Marilyn Jones Altman
Marilyn Jones Altman, a fifty-three-year resident of Santa Barbara, passed away at Serenity House. Her daughter and sons, granddaughter and niece were with her. She died as she lived, with dignity and grace. She would have been 95 in October.
Born Marilyn Anne Jones in Kewanee, Illinois, she and her family weathered the Great Depression. The eldest of four children, Marilyn was bright and beautiful as a girl and young woman. She graduated with distinction from Kewanee High School and received a scholarship from the Baker Fund which allowed her to attend two years at Monmouth College where she pledged Pi Beta Phi. After that she worked for the Burlington Railroad in Chicago before accepting a position with the U.S. Army as a civilian employee at the Oakland (CA) Army Base. After the war ended, she returned to Kewanee and worked for several years at the Welch Law Offices. In 1948 she became acquainted with a newcomer to Kewanee, C. William Altman, who had come to town to help his sister and her husband launch a women’s clothing store. Marilyn and Bill were married on August 19, 1949. A son, John, was born the following year, followed by son James and daughter Barbara. Throughout the fifties and early sixties, Marilyn was a stay-at-home mom while remaining active in the League of Women Voters and the Tuesday Club.
In 1965 Marilyn and Bill decided they would move to Santa Barbara. They arrived on a gloomy Tuesday in June, 1966. The family stayed at the Motel Six on East Beach before moving to a rental and a year later to a house of their own on Mission Ridge Rd. During this time Marilyn worked at administrative positions in real estate and law offices. She plunged into Adult Ed and took classes in landscape painting and world affairs. She continued her work with the League of Women Voters. Later she decided to go back to school and finish her B.A. at UCSB. In 1975, she graduated, summa cum laude, with a degree in art history. Her experience as a re-entry student was very rewarding and her family benefited from her vast erudition in both European and Asian art.
Marilyn and Bill travelled extensively in Europe for many years, including several year-long stays in France. She treasured her French and Dutch friends.
In 1998 Marilyn and her dear friend, Janet Larson, founded The Fourth Wednesday Book Club which focused on books about American history. The book club is still going strong, a tribute to its founders. She also found time to participate in a local garden club and volunteered for the City of Santa Barbara’s Architectural Survey, going door-to-door to create a catalog of architecturally significant houses. She served on the boards of two homeowner associations. She and Bill also attended classical music concerts at UCSB and at the Lobero. For many years, Marilyn was a member of the “Ahmanson Group,” six friends who attended plays together at the Los Angeles Music Center.
A lifelong reader, Marilyn’s favorite authors included Jane Austen, Alice Munro, Iris Murdoch and John McPhee.

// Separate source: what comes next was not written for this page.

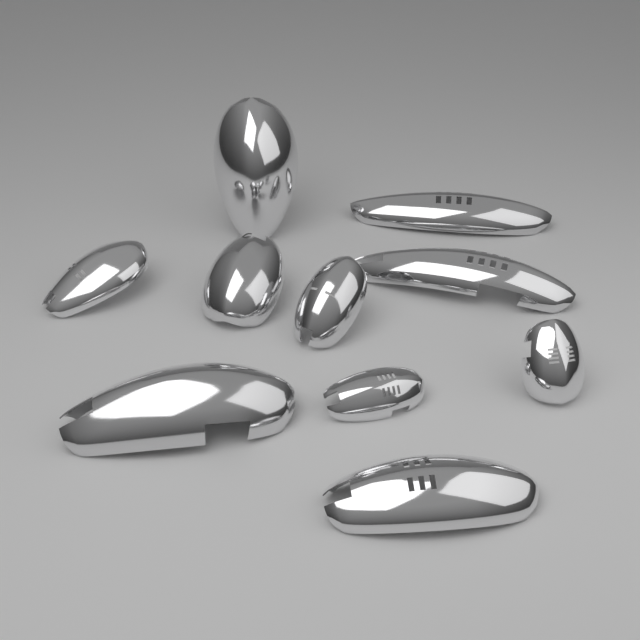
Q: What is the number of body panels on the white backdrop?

Marilyn’s children remember with particular appreciation (and wonder) her willingness to engage with their music. She could, for example, list her favorite songs from the “Aftermath” album by the Rolling Stones.

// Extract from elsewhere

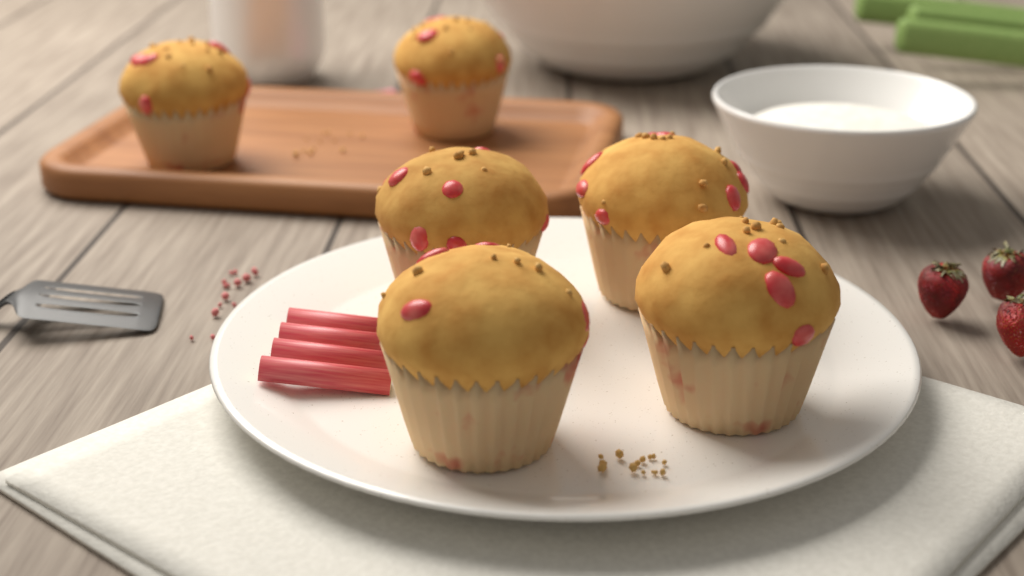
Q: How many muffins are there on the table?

Marilyn was an avid walker and hiker, all around Santa Barbara and on the front country. She enjoyed a backpacking trip in the Sierra Nevada in the 1970s.

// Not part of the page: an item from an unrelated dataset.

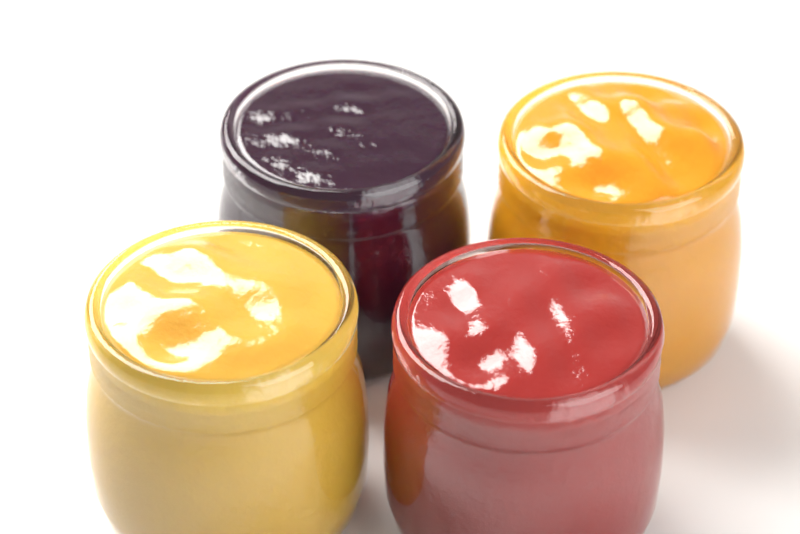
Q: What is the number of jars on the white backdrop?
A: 4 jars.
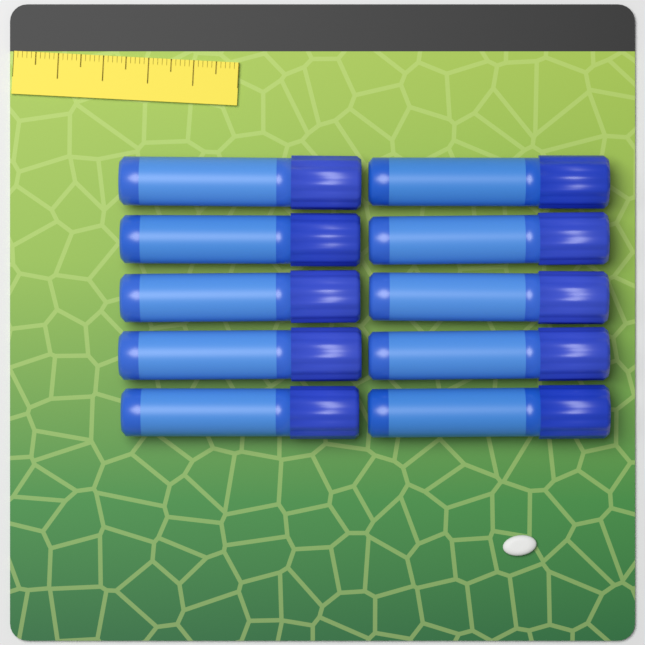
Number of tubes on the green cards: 10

Some of Marilyn’s favorite places included the Whale’s Tail bench at Shoreline Park, Jalama Beach and Figueroa Mountain.
Marilyn treasured her granddaughter, Eden Knox, and always enjoyed recalling their adventures together when Eden was little.
Marilyn was a devoted and fiercely loyal mother to her three children. She was not given to showy emotions, but her kids knew how much she loved them. She modeled kind and considerate behavior while avoiding self-aggrandizing display. She expressed a wish to live long enough to see Trump turned out of office. Those of us who continue on will do our best to make sure it happens.
A memorial gathering will be announced in the near future. Donations are encouraged to the World Wildlife Fund or The Nature Conservancy.